DATA EXTRACT
==============================

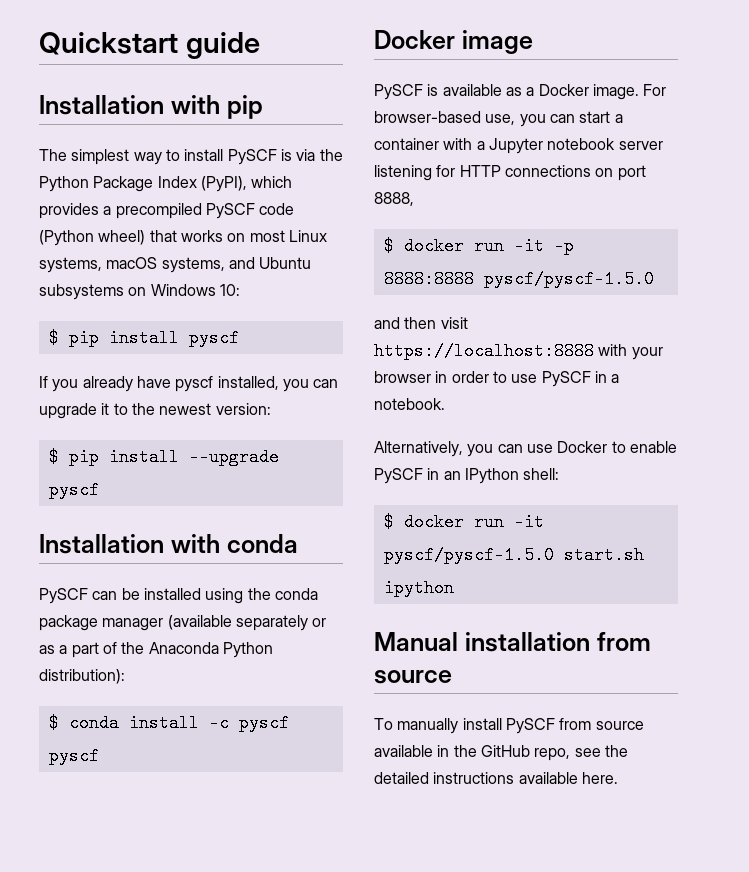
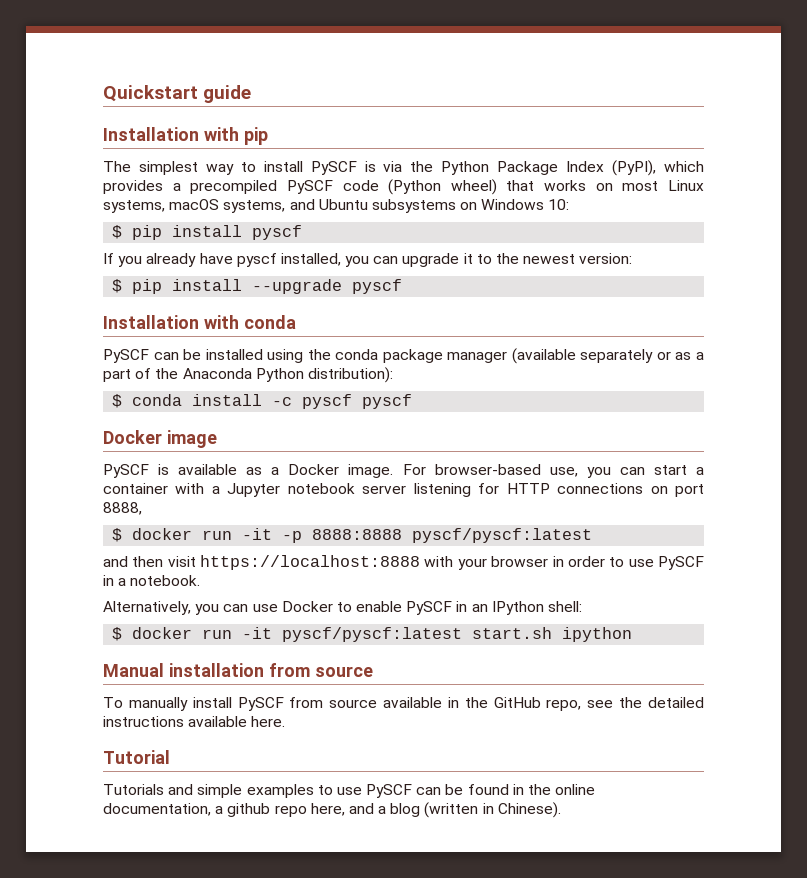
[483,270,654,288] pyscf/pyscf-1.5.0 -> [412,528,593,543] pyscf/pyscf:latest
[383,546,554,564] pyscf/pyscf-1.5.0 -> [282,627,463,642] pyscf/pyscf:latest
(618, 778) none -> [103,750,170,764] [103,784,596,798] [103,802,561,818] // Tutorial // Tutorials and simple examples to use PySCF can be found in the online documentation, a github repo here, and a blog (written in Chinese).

==============================

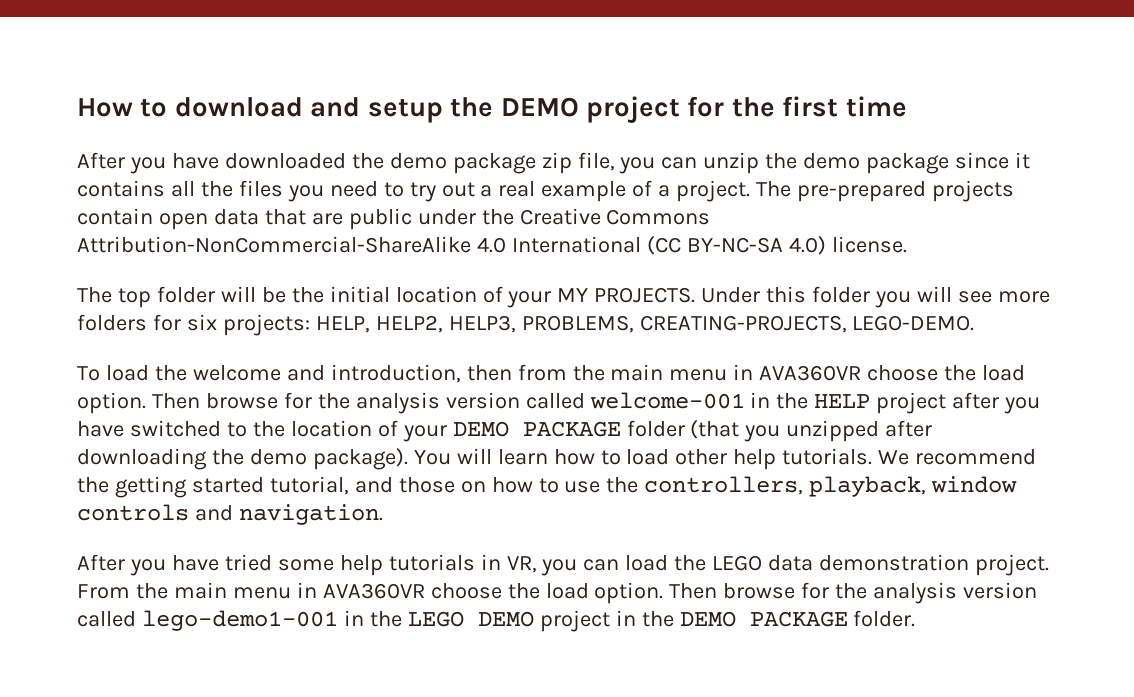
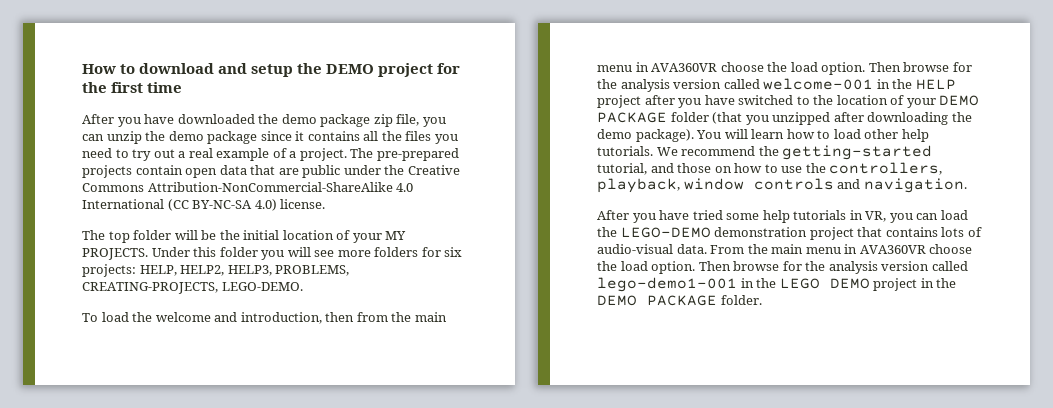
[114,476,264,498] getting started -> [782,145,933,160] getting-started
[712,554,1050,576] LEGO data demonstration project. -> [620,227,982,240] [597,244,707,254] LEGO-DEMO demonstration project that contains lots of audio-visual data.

==============================

REQUIRED ACTION
Copy out each line of the data that includes the string "latest".

ANSWER SECTION
[483,270,654,288] pyscf/pyscf-1.5.0 -> [412,528,593,543] pyscf/pyscf:latest
[383,546,554,564] pyscf/pyscf-1.5.0 -> [282,627,463,642] pyscf/pyscf:latest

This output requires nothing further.